[[ Data for review, beginning ]]

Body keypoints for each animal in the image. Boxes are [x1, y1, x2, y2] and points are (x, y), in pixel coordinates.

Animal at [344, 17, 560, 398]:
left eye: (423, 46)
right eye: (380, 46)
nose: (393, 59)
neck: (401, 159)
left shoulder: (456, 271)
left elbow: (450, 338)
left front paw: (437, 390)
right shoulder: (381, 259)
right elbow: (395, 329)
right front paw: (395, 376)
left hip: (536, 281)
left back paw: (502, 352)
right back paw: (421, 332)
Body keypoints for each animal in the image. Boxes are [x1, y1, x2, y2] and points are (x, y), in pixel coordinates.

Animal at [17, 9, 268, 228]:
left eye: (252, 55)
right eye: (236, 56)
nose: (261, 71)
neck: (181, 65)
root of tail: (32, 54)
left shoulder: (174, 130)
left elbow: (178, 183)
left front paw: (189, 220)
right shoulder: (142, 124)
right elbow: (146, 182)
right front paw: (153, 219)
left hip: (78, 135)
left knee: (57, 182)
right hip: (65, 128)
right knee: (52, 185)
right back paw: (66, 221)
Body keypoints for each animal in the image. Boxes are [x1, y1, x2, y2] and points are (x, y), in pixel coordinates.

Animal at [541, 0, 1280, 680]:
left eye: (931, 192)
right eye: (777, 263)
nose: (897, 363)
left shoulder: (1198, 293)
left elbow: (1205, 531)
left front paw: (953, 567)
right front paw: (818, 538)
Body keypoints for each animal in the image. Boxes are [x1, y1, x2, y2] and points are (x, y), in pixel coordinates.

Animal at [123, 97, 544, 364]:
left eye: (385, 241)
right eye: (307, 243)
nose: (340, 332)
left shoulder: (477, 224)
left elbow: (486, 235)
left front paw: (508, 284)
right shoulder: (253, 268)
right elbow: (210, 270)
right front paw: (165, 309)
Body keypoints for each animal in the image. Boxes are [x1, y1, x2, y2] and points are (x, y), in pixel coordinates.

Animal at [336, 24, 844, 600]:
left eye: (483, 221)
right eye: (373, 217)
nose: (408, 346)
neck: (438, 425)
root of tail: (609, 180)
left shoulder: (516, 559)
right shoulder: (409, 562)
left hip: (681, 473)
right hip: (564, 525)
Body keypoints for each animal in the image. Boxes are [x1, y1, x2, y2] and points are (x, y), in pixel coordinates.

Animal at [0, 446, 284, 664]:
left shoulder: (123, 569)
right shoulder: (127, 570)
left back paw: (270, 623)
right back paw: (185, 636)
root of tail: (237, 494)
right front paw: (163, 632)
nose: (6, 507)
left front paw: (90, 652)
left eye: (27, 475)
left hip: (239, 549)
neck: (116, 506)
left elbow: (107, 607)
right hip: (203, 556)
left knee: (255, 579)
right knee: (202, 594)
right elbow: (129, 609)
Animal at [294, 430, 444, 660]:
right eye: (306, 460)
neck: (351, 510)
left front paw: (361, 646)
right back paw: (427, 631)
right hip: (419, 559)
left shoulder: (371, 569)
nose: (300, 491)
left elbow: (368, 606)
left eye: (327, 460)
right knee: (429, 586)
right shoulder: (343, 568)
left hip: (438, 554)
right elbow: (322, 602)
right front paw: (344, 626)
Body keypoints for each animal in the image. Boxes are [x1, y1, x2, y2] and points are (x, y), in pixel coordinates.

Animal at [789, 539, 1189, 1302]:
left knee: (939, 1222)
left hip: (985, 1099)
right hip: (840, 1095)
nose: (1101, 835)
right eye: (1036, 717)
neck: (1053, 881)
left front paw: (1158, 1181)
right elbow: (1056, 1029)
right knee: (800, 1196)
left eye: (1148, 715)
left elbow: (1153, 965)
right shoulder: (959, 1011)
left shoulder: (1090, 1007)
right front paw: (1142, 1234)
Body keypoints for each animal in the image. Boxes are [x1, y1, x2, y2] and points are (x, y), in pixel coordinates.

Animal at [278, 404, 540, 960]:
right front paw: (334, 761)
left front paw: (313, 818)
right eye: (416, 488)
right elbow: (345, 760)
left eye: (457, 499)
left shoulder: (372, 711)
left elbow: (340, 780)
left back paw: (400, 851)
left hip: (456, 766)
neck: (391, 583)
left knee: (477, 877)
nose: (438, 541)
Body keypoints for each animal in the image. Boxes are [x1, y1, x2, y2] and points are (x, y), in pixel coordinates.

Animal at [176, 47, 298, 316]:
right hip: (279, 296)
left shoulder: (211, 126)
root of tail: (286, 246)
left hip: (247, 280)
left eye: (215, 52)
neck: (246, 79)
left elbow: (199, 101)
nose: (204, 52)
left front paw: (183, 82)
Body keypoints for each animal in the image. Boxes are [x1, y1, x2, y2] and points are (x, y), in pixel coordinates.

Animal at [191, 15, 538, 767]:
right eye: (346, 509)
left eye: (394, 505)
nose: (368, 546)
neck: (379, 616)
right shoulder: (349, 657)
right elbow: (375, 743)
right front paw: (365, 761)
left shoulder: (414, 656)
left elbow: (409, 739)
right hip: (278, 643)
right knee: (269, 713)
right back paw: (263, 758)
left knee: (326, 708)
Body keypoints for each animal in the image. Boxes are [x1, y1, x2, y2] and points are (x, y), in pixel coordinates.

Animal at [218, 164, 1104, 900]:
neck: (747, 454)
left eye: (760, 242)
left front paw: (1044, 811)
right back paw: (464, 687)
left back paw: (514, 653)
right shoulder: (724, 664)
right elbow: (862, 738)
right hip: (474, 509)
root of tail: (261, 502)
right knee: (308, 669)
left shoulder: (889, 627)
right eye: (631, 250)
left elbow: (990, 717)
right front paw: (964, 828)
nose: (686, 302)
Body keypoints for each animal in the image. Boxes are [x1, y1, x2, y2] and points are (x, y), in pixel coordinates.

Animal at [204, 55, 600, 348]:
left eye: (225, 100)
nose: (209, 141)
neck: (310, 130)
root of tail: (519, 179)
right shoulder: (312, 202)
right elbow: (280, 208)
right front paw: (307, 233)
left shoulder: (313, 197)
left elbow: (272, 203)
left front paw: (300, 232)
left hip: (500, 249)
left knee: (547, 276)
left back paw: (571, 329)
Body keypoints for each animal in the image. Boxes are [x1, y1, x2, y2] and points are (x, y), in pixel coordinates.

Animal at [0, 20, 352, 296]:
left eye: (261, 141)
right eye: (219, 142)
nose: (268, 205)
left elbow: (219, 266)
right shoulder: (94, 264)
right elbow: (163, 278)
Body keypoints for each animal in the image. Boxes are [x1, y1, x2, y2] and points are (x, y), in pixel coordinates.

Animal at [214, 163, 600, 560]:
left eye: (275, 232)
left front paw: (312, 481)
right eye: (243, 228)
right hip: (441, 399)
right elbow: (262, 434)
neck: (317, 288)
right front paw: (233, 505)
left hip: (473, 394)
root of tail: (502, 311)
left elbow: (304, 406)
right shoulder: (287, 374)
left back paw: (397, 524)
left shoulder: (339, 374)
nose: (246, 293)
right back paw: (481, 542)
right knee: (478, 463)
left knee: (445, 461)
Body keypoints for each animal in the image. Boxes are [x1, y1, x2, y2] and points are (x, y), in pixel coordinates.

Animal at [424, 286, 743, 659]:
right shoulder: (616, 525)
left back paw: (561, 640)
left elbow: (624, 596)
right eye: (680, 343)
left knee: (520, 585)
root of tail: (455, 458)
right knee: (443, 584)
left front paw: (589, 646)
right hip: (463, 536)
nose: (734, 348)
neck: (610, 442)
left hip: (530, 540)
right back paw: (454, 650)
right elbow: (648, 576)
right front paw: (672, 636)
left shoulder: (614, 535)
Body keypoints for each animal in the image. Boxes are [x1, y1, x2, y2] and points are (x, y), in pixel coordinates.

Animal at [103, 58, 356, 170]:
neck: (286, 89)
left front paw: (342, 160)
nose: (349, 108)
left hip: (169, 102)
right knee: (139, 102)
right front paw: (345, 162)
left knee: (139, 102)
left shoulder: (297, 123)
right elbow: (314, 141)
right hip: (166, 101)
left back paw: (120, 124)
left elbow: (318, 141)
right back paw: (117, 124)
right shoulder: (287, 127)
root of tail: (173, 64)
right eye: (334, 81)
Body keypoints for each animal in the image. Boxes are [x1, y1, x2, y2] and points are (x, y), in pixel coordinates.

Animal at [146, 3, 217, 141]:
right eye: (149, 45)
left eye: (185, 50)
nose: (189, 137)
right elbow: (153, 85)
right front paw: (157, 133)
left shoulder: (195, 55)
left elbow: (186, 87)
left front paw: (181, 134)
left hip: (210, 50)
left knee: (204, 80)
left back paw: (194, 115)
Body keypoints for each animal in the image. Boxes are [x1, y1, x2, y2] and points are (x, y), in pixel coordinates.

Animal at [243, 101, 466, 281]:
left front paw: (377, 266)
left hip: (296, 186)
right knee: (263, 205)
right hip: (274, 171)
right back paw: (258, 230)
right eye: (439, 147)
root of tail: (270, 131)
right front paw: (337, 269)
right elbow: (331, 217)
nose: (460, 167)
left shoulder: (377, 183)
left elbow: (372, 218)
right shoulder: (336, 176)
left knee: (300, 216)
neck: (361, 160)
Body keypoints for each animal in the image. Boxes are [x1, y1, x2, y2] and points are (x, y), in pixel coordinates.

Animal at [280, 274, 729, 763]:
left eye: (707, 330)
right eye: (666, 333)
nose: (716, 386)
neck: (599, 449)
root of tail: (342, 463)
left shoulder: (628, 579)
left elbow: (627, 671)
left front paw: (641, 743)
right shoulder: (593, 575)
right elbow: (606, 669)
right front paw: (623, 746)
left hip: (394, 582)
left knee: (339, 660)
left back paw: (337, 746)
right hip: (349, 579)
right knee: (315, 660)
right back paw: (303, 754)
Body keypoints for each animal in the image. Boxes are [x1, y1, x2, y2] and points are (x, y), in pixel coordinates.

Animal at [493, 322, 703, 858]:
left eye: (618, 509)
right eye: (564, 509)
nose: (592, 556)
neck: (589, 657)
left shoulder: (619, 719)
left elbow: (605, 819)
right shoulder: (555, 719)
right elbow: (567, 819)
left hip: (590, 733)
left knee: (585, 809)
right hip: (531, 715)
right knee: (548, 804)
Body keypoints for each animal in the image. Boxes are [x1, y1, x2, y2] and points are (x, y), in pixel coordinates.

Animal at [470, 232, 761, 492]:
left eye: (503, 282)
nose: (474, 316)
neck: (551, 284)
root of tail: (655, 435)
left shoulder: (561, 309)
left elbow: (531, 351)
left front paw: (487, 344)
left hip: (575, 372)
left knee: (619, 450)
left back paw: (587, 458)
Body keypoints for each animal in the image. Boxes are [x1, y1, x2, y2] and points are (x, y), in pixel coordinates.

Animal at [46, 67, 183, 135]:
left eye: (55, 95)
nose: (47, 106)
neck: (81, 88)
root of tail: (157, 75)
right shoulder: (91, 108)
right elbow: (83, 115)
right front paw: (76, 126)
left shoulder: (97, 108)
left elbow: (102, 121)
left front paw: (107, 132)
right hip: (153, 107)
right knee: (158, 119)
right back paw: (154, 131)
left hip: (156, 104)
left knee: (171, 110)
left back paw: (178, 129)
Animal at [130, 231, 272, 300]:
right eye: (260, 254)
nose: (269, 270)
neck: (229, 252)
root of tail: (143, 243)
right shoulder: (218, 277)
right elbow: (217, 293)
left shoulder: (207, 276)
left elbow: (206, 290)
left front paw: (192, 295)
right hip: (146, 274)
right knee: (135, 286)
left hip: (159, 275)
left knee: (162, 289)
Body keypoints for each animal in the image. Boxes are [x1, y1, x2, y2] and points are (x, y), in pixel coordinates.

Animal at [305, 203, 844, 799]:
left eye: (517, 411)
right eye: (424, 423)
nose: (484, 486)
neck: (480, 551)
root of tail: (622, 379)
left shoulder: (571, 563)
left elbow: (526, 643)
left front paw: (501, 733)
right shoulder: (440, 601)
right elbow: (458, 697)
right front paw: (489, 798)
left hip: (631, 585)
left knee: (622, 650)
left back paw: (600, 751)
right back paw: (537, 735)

[[ Data for review, end ]]

Directions for this task:
Beginning with the first line above, could you copy every line exactly, up to and including the one with "left eye: (931, 192)"?

Answer space:
Body keypoints for each animal in the image. Boxes are [x1, y1, x2, y2] and points are (x, y), in pixel coordinates.

Animal at [344, 17, 560, 398]:
left eye: (423, 46)
right eye: (380, 46)
nose: (393, 59)
neck: (401, 159)
left shoulder: (456, 271)
left elbow: (450, 338)
left front paw: (437, 390)
right shoulder: (381, 259)
right elbow: (395, 329)
right front paw: (395, 376)
left hip: (536, 281)
left back paw: (502, 352)
right back paw: (421, 332)
Body keypoints for each animal in the image. Boxes are [x1, y1, x2, y2] and points are (x, y), in pixel coordinates.

Animal at [17, 9, 268, 228]:
left eye: (252, 55)
right eye: (236, 56)
nose: (261, 71)
neck: (181, 65)
root of tail: (32, 54)
left shoulder: (174, 130)
left elbow: (178, 183)
left front paw: (189, 220)
right shoulder: (142, 124)
right elbow: (146, 182)
right front paw: (153, 219)
left hip: (78, 135)
left knee: (57, 182)
right hip: (65, 128)
right knee: (52, 185)
right back paw: (66, 221)
Body keypoints for each animal in the image. Boxes are [x1, y1, x2, y2] and points are (x, y), in pixel coordinates.

Animal at [541, 0, 1280, 680]:
left eye: (931, 192)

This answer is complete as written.